After studying the algorithm in-depth, and now applying my industry knowledge of
its capabilities, here are some noteworthy best practices:
1. The original 1964 algorithm does not explicitly discount block values to consider
time value of money. Nowadays you can leverage off built-in discount adjustments
and positional mining cost adjustment factors to quickly account for increased cost
and decreased value according to depth.
2. Block models are the logical storage houses for the input financials and output
pit variables. Today .bcf scripts can be used to populate the cost and revenue
variables for millions of blocks in a repeatable manner. That coupled with the
validation tools in advanced statistics and block viewing tools, and you can rest
assured that the optimised pit is based on intended financials and has produced a
valid result.
3. Using an optimiser block size similar to the minimum mining unit will work well to
obtain realistic results in a reasonable amount of time. Pit Optimiser has a block
resizer that allows you to re-block the model on the fly. Increasing the block size
may allow you time to run and evaluate more scenarios, leading to better results.

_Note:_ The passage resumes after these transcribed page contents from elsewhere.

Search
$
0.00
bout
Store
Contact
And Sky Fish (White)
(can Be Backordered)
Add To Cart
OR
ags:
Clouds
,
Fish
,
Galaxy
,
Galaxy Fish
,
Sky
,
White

4. Multiple pit analysis is a great tool to determine logical locations for push backs.
If you see that an incremental financial adjustment yields a large change in pit
tonnage, it means a pushback may be just what you need to target that higher
grade material. The built-in analysis reports and charts are a great way to identify
these sensitivities.
5. You are only at the beginning of the design process once LG pit strings are
produced. Since Pit Optimiser is built into Vulcan, it is easy to analyse and
incorporate all of the information the tool provides into a pit design. Additional tools
like Haulage Profile and Chronos allow you to obtain an even better idea of your
project’s cost, which can be fed back into Pit Optimiser for an improved model.